[[ Excerpted data open ]]
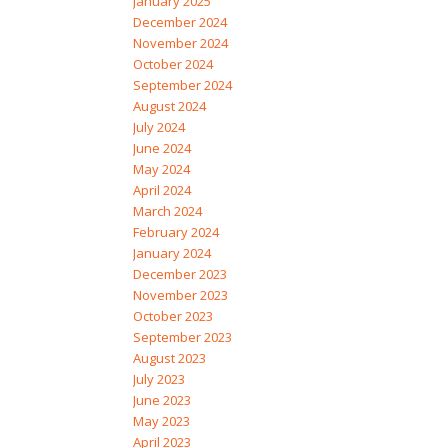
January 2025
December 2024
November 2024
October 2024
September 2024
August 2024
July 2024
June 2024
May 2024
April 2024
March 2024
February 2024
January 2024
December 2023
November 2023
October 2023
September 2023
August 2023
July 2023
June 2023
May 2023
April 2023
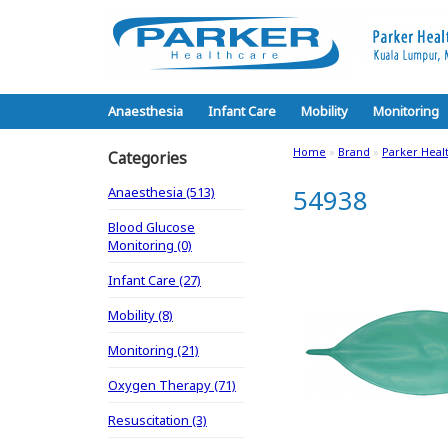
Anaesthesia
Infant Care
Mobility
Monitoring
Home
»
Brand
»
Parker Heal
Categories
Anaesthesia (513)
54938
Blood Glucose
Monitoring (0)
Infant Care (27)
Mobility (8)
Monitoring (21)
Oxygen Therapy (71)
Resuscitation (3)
[[ Excerpted data closed ]]
[[ Excerpted data open ]]
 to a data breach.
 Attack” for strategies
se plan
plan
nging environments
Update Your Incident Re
[[ Excerpted data closed ]]
--- Exercise instructions ---
Would you output the lines above from the line holding "December 2024" up to and including the line holding "Mobility (8)", exactly and only those, with no pictures?

--- Solution ---
December 2024
November 2024
October 2024
September 2024
August 2024
July 2024
June 2024
May 2024
April 2024
March 2024
February 2024
January 2024
December 2023
November 2023
October 2023
September 2023
August 2023
July 2023
June 2023
May 2023
April 2023
Anaesthesia
Infant Care
Mobility
Monitoring
Home
»
Brand
»
Parker Heal
Categories
Anaesthesia (513)
54938
Blood Glucose
Monitoring (0)
Infant Care (27)
Mobility (8)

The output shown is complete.